** WORK TO BE COMPLETED **
Every line from the one with "List each element's" through the end of the records below should be restated word for word, and nothing outside that span.

'''

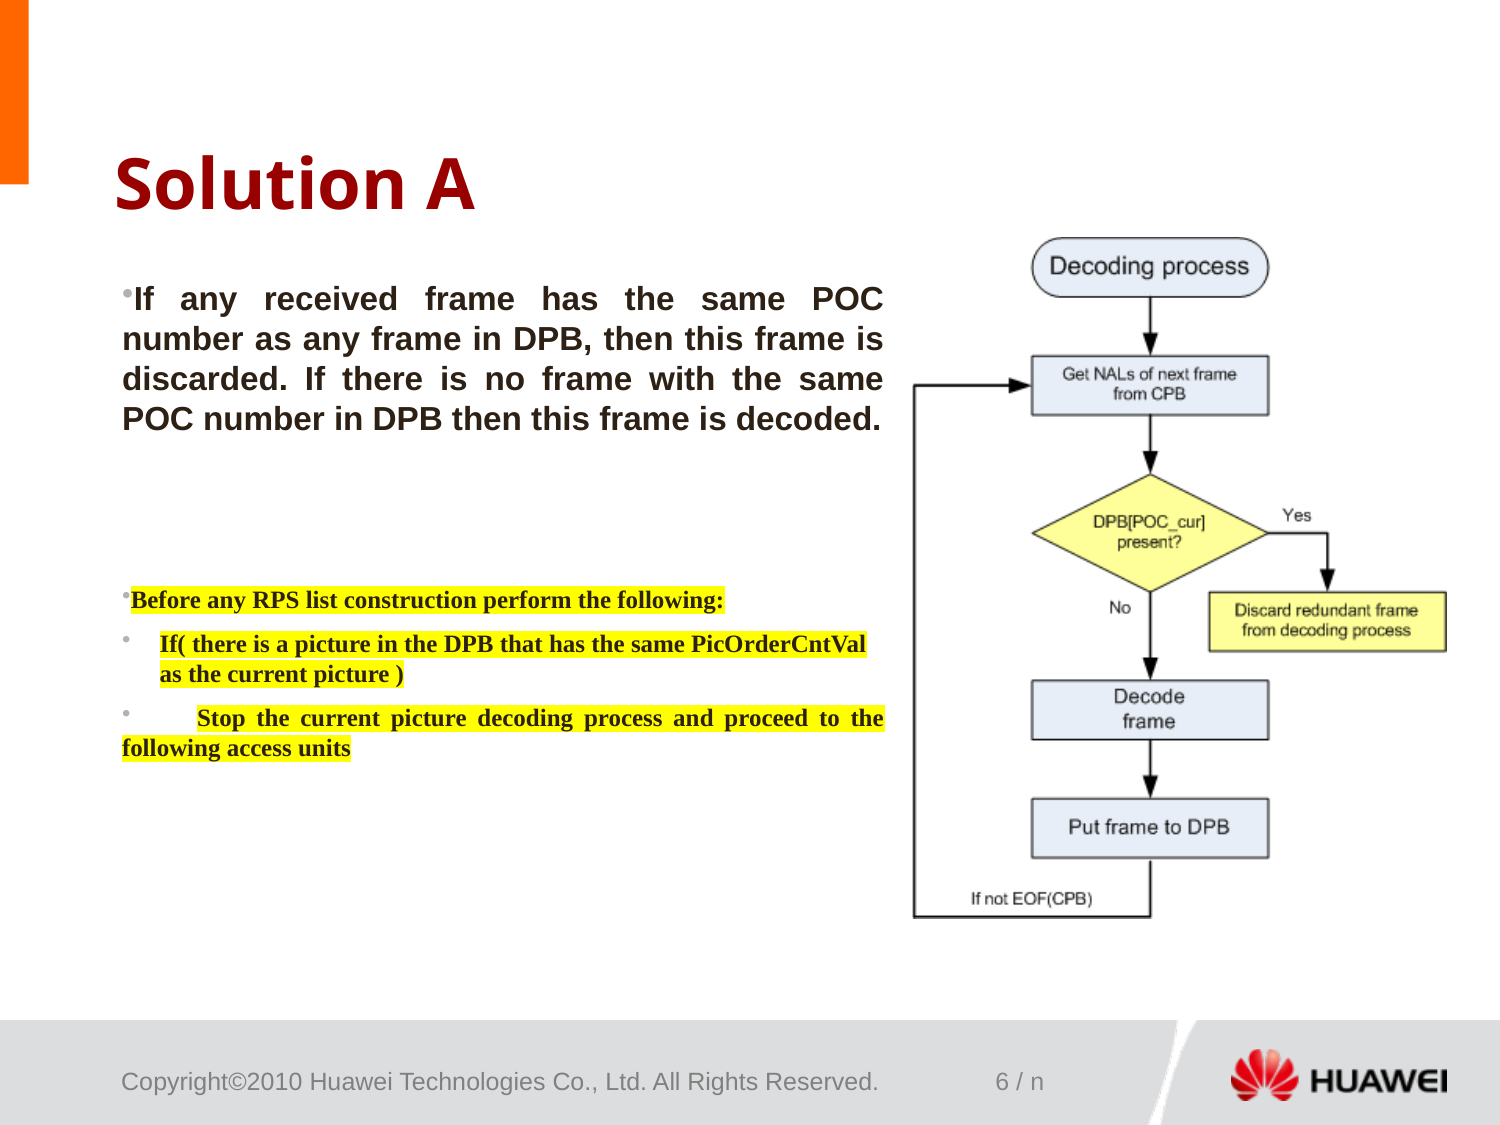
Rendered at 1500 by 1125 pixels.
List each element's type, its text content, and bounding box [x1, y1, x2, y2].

title Solution A [99, 45, 1447, 233]
picture [912, 237, 1448, 919]
picture [0, 1020, 1500, 1125]
list If any received frame has the same POC number as any frame in DPB, then this frame is discarded. If there is no frame with the same POC number in DPB then this frame is decoded. Before any RPS list construction perform the following: If( there is a picture in the DPB that has the same PicOrderCntVal as the current picture ) Stop the current picture decoding process and proceed to the following access units [107, 270, 900, 947]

'''

** OUTPUT OF THE TASK **
List each element's type, its text content, and bounding box [x1, y1, x2, y2].

title Solution A [99, 45, 1447, 233]
picture [912, 237, 1448, 919]
picture [0, 1020, 1500, 1125]
list If any received frame has the same POC number as any frame in DPB, then this frame is discarded. If there is no frame with the same POC number in DPB then this frame is decoded. Before any RPS list construction perform the following: If( there is a picture in the DPB that has the same PicOrderCntVal as the current picture ) Stop the current picture decoding process and proceed to the following access units [107, 270, 900, 947]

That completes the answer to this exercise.